7/10
Shirley at her best
31 May 2022
There was no end to this little girl's talent, as Shirley once again gives an astounding performance with her singing, dancing, and acting skills that are something else for a seven-year-old!

The story takes place during the Civil War, where Shirley goes through some harrowing experiences for a child, like losing her mother, helping to hide her father from Union soldiers, an attempted getaway, where they're chased and shot at, and seeing her father in jail. But Shirley does something about that! She (along with Bill Robinson) pays a visit to President Lincoln to plead her father's case! And what a priceless scene that is! (Almost as good as Shirley and Bill earning their train ticket fare to Washington by dancing and singing "Polly Wolly Doodle".) Shirley and Bill made quite a team!

Stepin Fetchit is also here, and is his usual self, like when he's found hiding in a closet by Union soldiers, and said he just stepped in there to get some air, or, as if contemplating one of life's profound questions, he asks Bill why a shoe is called a shoe? He's something else!

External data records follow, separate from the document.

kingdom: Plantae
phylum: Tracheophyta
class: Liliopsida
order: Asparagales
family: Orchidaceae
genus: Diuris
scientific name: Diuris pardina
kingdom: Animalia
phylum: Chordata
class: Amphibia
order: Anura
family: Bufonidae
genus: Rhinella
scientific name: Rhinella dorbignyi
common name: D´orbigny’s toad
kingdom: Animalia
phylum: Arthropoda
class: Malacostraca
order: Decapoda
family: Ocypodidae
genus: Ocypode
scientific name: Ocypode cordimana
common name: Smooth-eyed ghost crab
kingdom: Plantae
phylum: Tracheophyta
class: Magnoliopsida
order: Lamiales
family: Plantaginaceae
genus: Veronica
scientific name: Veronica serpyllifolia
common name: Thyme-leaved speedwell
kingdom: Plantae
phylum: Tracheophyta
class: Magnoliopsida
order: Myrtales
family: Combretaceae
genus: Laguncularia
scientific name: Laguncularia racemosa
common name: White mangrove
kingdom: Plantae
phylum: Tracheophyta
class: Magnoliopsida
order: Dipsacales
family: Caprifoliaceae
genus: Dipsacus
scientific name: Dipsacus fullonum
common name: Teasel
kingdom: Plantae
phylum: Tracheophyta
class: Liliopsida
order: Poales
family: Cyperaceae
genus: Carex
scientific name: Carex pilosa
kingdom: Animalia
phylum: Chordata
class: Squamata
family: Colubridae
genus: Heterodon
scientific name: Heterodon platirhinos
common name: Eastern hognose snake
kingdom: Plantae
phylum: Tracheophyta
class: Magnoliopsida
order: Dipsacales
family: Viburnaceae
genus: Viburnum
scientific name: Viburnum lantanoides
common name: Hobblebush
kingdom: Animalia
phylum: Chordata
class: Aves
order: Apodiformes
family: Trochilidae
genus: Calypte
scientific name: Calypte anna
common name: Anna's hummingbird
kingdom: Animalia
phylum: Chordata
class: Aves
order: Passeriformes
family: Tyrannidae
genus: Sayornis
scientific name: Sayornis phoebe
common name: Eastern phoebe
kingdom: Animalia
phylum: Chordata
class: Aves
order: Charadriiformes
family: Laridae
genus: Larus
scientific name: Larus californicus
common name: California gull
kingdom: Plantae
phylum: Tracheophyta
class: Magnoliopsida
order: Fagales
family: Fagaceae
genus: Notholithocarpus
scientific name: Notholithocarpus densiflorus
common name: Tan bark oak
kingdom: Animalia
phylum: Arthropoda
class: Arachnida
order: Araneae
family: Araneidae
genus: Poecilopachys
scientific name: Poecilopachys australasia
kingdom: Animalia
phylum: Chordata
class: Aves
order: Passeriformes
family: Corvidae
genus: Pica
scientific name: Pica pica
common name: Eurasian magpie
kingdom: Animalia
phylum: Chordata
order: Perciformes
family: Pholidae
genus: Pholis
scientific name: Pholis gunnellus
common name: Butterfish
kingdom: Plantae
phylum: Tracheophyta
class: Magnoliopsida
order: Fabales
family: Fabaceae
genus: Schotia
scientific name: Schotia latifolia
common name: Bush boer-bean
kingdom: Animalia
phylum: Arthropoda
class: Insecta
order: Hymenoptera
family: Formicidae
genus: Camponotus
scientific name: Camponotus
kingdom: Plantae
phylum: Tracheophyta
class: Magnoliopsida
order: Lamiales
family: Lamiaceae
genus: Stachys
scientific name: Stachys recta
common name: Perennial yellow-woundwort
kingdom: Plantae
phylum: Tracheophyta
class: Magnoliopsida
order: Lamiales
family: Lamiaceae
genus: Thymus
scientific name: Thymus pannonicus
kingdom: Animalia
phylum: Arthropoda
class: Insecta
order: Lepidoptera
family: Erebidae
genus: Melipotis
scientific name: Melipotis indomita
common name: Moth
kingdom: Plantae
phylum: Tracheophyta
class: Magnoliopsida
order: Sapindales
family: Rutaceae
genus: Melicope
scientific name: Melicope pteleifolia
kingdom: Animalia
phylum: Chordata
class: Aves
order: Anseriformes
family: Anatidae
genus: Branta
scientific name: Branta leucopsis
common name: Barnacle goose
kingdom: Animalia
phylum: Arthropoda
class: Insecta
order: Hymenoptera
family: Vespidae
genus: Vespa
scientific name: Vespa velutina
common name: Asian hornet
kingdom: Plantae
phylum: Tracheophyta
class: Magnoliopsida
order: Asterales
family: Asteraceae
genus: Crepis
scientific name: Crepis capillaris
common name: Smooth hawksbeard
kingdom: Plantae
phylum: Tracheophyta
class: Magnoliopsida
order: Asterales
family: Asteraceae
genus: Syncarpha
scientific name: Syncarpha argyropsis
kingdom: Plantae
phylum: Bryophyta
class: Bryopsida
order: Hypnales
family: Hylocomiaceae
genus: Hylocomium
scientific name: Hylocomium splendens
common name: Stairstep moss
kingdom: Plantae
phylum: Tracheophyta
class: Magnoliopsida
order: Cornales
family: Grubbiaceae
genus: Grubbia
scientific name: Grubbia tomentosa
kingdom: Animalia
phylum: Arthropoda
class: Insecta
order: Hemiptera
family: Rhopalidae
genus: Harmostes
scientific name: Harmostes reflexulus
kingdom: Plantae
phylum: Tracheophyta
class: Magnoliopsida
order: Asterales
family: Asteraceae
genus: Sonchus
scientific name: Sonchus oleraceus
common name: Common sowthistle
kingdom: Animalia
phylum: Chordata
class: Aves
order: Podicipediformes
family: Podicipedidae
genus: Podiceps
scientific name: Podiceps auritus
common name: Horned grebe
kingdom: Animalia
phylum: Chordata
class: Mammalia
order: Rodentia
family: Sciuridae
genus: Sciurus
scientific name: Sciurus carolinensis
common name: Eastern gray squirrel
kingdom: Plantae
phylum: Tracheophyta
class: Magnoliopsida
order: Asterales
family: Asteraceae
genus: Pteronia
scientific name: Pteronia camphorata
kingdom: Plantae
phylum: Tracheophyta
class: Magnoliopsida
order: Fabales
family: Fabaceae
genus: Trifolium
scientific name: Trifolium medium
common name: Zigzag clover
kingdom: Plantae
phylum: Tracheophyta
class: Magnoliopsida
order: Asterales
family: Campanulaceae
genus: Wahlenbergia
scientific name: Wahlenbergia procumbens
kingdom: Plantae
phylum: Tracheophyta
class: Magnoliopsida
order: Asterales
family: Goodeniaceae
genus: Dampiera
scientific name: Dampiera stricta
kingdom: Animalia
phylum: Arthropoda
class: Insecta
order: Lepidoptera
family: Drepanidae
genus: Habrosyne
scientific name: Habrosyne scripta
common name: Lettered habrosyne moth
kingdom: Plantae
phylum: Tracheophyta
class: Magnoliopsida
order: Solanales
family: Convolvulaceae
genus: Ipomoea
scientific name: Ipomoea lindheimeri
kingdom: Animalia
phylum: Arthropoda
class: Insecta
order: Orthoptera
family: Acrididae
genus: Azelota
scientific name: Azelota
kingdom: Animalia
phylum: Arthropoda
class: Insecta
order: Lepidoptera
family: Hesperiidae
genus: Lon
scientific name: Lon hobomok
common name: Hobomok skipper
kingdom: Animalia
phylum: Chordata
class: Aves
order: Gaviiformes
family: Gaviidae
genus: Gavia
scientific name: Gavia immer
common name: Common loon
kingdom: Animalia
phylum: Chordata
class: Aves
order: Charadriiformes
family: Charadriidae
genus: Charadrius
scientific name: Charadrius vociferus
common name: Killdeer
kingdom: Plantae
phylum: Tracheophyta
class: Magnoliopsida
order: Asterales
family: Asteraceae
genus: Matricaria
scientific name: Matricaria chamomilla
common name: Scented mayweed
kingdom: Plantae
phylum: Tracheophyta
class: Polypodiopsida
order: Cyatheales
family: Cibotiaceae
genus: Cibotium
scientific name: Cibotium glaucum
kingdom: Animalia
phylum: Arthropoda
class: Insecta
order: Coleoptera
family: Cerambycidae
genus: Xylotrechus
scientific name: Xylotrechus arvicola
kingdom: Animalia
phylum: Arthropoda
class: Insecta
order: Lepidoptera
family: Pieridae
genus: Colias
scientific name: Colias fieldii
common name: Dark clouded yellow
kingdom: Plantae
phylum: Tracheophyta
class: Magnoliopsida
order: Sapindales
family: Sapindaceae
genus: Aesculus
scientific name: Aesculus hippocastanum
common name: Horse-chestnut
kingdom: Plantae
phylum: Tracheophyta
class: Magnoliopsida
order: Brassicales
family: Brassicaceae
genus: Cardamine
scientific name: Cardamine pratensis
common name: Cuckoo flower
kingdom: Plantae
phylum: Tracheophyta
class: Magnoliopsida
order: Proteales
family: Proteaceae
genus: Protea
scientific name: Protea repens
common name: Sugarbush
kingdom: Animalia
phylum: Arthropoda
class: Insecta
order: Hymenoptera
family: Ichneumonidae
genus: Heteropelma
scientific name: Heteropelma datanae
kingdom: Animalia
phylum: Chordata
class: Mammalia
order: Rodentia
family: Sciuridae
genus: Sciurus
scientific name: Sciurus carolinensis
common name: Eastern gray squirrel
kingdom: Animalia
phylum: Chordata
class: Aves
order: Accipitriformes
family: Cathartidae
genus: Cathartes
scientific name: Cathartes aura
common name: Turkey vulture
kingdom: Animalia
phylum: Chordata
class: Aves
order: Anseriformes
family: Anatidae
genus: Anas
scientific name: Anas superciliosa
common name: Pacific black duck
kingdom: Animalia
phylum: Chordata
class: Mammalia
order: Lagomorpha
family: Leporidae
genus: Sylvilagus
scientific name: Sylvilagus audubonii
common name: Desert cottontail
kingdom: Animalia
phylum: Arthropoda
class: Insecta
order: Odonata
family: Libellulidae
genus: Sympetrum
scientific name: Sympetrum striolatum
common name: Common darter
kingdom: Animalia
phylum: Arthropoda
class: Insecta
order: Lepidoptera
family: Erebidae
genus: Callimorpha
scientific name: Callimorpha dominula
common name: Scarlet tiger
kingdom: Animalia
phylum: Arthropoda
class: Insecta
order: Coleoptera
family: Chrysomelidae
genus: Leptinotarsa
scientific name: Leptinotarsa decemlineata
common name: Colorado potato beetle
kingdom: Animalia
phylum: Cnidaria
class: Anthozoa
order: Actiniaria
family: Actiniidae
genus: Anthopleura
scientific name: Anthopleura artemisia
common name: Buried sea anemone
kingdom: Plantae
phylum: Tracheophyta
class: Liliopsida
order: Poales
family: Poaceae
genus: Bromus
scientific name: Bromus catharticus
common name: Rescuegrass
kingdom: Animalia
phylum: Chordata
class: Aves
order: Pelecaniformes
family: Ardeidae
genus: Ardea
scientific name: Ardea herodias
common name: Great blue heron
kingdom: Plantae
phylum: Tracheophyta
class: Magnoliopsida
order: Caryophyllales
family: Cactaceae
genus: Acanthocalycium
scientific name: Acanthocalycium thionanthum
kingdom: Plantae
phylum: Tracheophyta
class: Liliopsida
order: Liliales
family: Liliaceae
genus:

Some memorable scenes are Shirley defiantly singing "Dixie" to some Union officers and leading a group of children she's training to be soldiers. When her father leaves to go fight, (after a crying scene that was so well acted, not over the top), she asks him to "give my love to General Lee." The tears she sheds over her mother's death (and later, when she tells the President about it) are as if she really suffered a loss, no phony sobs or overacting with this little girl. And you have a heart of stone if you aren't moved by her singing "Believe Me if all Those Endearing Young Charms" to her father.

This is a short movie (less than 90 minutes), so by all means watch it!